Of course, having a database as filesystem is out there. Some cloud things are using it, so there aren't files anymore! Just objects. Of course, you can ask for them to be packed into a file, so whatever.
I really liked long names and the metadata because I really didn't like little, stubby extensions having to represent so many things.
And they got overloaded too. How many CAD systems centered in on .prt, for example? Pretty much all of them. Then, everybody seemed to abandon just three characters about the same time... We got .jpg .jpeg .stp .step .myownextensionsothere and so on... Moving stuff from IRIX to a PC saw problems like that, until Windows got a bit smarter and the longer extensions made sense.
Of course, UNIX. Multiple dots, multiple extensions .tar.gz ?

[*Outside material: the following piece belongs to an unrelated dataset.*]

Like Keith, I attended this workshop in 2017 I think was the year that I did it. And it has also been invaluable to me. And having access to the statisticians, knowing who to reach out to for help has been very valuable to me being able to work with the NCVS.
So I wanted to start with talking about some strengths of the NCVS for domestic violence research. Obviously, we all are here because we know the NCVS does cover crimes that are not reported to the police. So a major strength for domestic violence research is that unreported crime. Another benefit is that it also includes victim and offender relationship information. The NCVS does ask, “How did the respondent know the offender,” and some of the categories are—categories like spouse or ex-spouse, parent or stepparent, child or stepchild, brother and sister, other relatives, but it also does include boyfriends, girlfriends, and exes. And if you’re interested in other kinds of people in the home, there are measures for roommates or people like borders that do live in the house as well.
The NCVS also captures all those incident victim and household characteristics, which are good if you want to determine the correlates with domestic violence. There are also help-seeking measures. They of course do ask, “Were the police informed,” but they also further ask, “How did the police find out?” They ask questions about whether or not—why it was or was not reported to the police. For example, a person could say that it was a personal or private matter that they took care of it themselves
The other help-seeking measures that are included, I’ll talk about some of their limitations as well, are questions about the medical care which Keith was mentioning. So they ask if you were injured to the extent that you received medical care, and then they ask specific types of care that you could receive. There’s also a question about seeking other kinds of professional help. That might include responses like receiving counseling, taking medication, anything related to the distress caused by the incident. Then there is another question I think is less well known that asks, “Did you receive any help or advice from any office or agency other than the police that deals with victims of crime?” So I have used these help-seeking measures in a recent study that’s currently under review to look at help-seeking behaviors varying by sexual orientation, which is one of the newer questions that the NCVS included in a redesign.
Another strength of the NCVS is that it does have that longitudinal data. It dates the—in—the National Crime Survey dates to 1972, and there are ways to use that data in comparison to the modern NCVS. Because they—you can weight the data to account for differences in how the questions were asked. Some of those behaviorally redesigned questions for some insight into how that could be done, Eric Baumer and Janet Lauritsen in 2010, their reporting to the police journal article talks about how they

Paths... On short file name systems, we got ugly paths, because people like stuffing all sorts of stuff into the name! /user/doug/project/idea/version/final/reallyfinal/test.txt.tar.gz Yeah. Love those.
I'm sure some clown somewhere made the program the file name too. Somehow.
Blocks are nice. Just blocks. Lots of blocks. But of course, we've got block freaking SIZES! Big blocks, little blocks. Contiguous blocks, non contiguous blocks. Bad blocks. Deliberately bad blocks. (thanks guys, for that one)
And then case insensitivity. Either allow case or don't. Hate that one.
So it is a total mess! Just like time is a total mess. Simple time is simple. Anything else? Takes a whole ton of time just to understand how to properly handle time. Ugh.
This is just what humans seem to do. We are so screwed. Really.
I always wondered where all that metadata was supposed to come from.
Where it comes from is simple. The real question is what do we actually care about and where do we put it, what do we call it, etc???